CNN
October 8, 1999

U.S. Supreme Court asked to review Puerto Ricans' U.S. citizenship

                  SAN JUAN, Puerto Rico (AP) -- Jennifer Efron is a U.S. citizen because
                  she was born in Puerto Rico. But her parents say Puerto Ricans' U.S.
                  citizenship is not guaranteed, so they're asking the U.S. Supreme Court to
                  allow the teen-ager to naturalize.

                  If the Supreme Court agrees to hear Efron's petition, the case could affect
                  millions of Puerto Rico-born citizens both in this Caribbean territory and on
                  the U.S. mainland.

                  Efron's attorneys argue that since Congress granted residents of Puerto Rico
                  a statutory U.S. citizenship in 1917, it technically could revoke it --
                  especially if the island eventually should become independent.

                  That prospect is remote -- less than 5 percent of island voters have
                  supported independence in recent plebiscites. Still, the possibility that Puerto
                  Rico's status as a U.S. territory could change "makes the concern (over
                  citizenship) even greater," attorney Nathan Dershowitz said Thursday.

                  "There's millions of people in the United States who don't know what their
                  status is," said the New York-based Dershowitz, whose brother, celebrity
                  lawyer Alan Dershowitz, also is on Efron's legal team.

                  Puerto Rico has a population of nearly 4 million.

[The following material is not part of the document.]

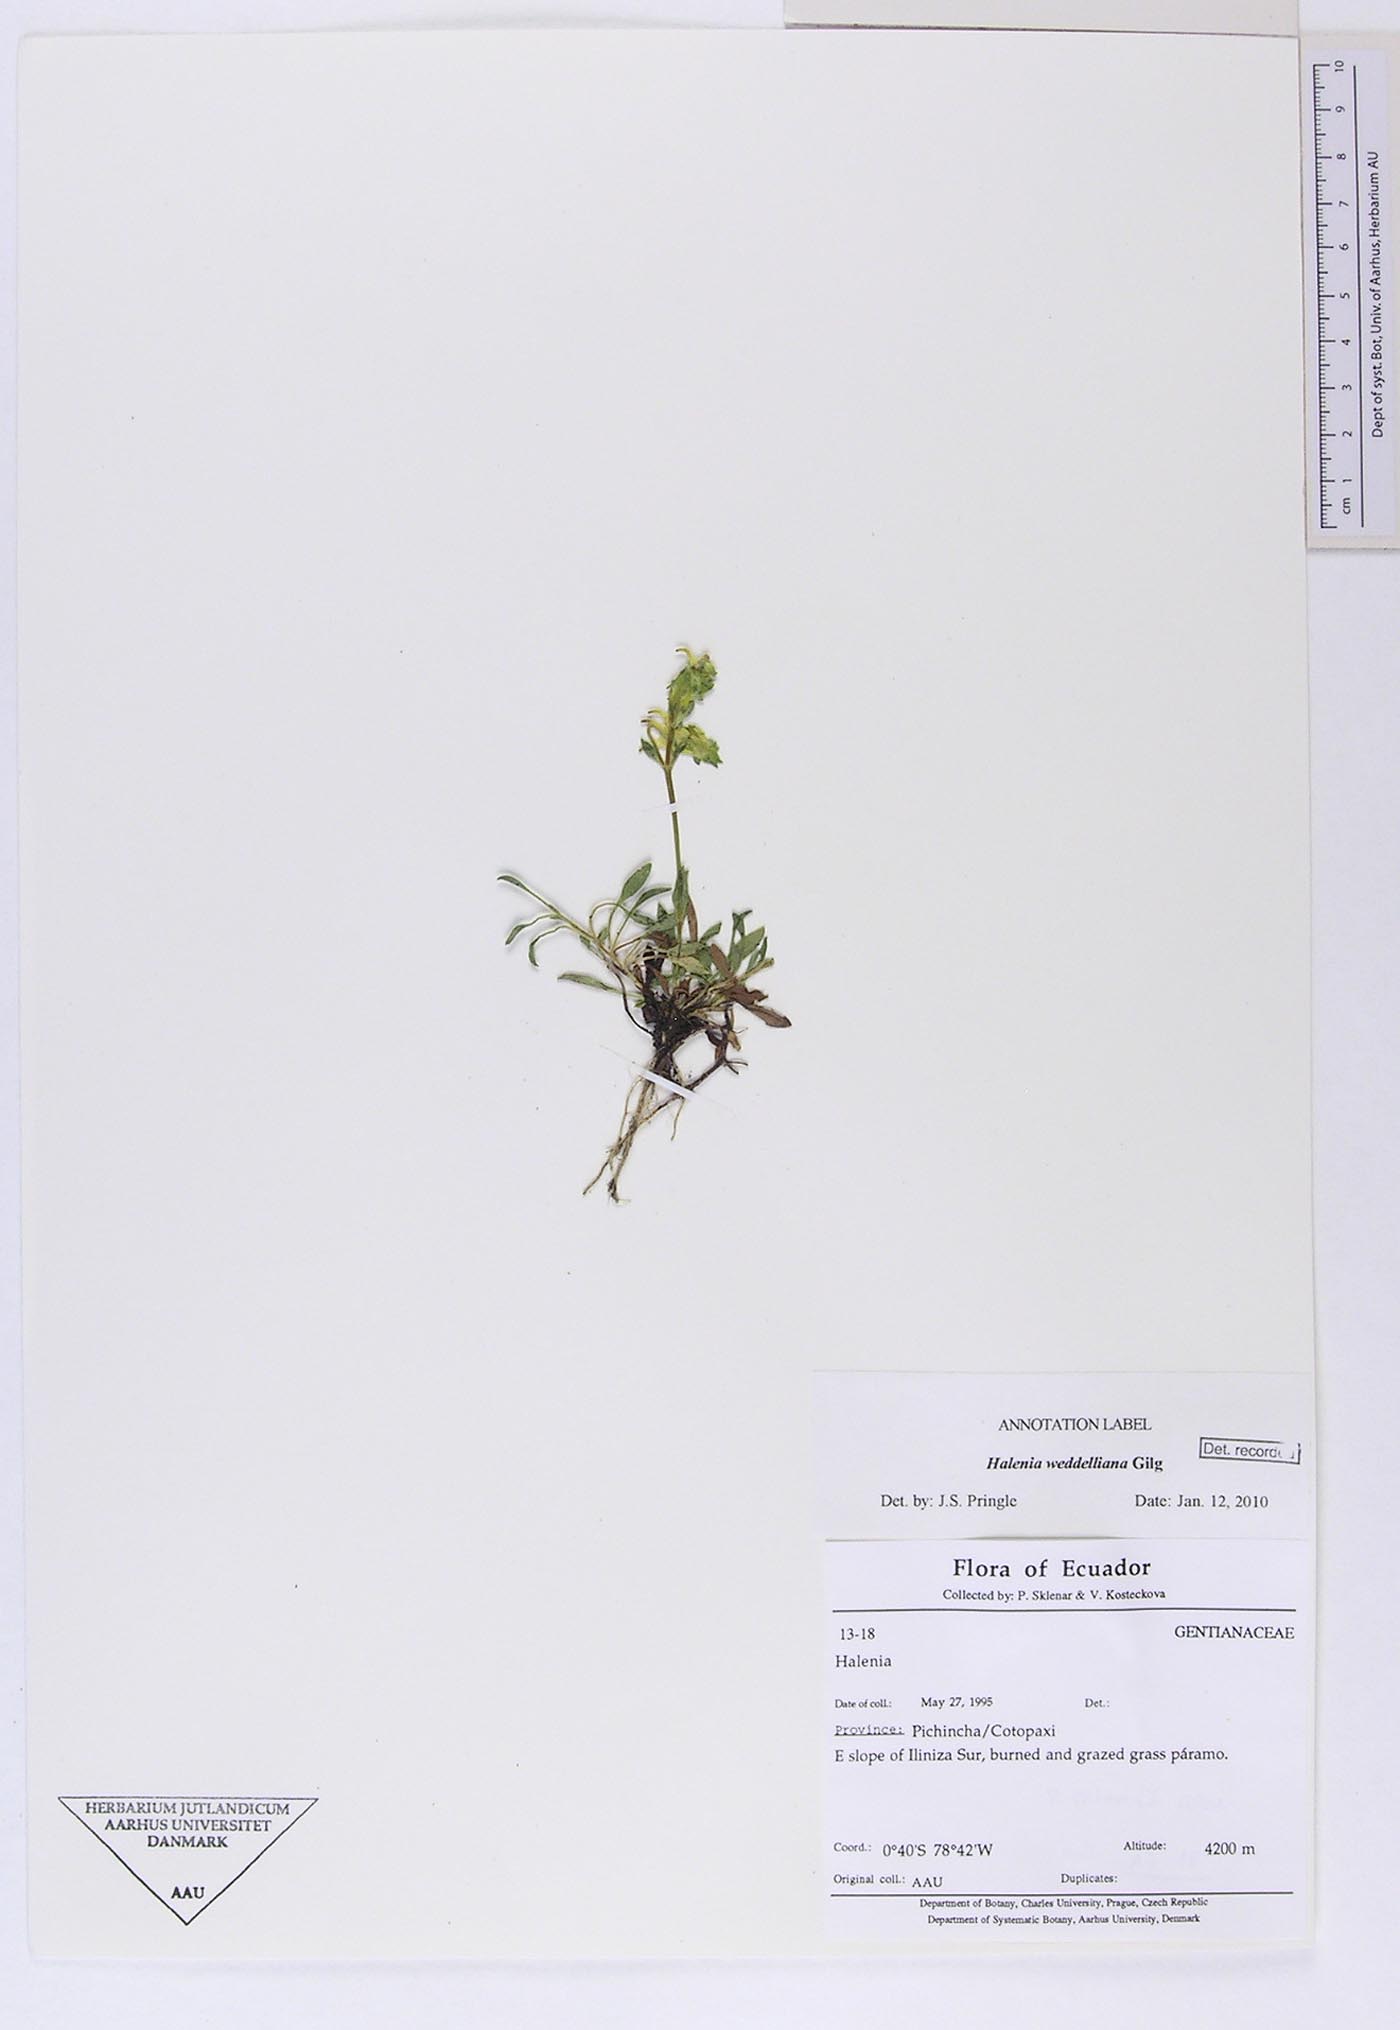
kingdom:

At least 2 million others
                  who were born in Puerto Rico live on the U.S. mainland.

                  Officials at the U.S. Immigration and Naturalization Service insisted
                  Thursday that Puerto Ricans' citizenship rights are not at risk.

                  "The bottom line is that a person born in Puerto Rico is a U.S. citizen and
                  does not need to be naturalized," INS spokesman Bill Strassberger said.

                  The U.S. District Court for the Southern District of Florida and the U.S.
                  Eleventh Circuit Court of Appeals ruled the same way in dismissing lawsuits
                  filed by Efron's father, David Efron.

                  But in an article last year, former U.S. Attorney General Dick Thornburgh
                  said that Puerto Ricans' citizenship is "granted by statute and not fully
                  protected by the U.S. Constitution."

                  To date, the Supreme Court has not considered any case that would clarify
                  the issue. Efron said Thursday the Supreme Court has several months to
                  decide whether to hear his appeal.

                  As a U.S. commonwealth, Puerto Rico enjoys limited autonomy. The
                  island's U.S. citizens are eligible for military service and receive billions of
                  dollars in U.S. federal aid each year, but they cannot vote for president and
                  have only a non-voting congressional representative.

                  Supporters of U.S. statehood for Puerto Rico have tried to sell statehood as
                  the only guarantor of U.S. citizenship.

                  David Efron, father of 15-year-old Jennifer, is a statehood advocate, and he
                  acknowledged his petition could have wide-reaching political implications.

                  "This is more than a case. It's a cause," said Efron, a native of Cuba and San
                  Juan attorney and real estate developer who became a U.S. naturalized
                  citizen as a child.

                  Efron said he fears recent frictions in Puerto Rico's relationship with the
                  United States are signs of a changing political climate that puts Puerto
                  Ricans' U.S. citizenship more at risk.

                  The Puerto Rican government has demanded that the U.S. Navy leave its
                  training ground on the island of Vieques after a fatal accident in April. And
                  many in the United States were angry that President Clinton offered
                  clemency in August to 16 pro-independence Puerto Rican activists affiliated
                  with a militant group blamed for deadly bombings in New York and Chicago
                  in the 1970s and 1980s.

                  "With everything that's been going on with the Puerto Rican prisoners and
                  Vieques, there's a lot of nationalistic sentiment (among Puerto Ricans),"
                  Efron said. "I don't know what the U.S.' take is on this."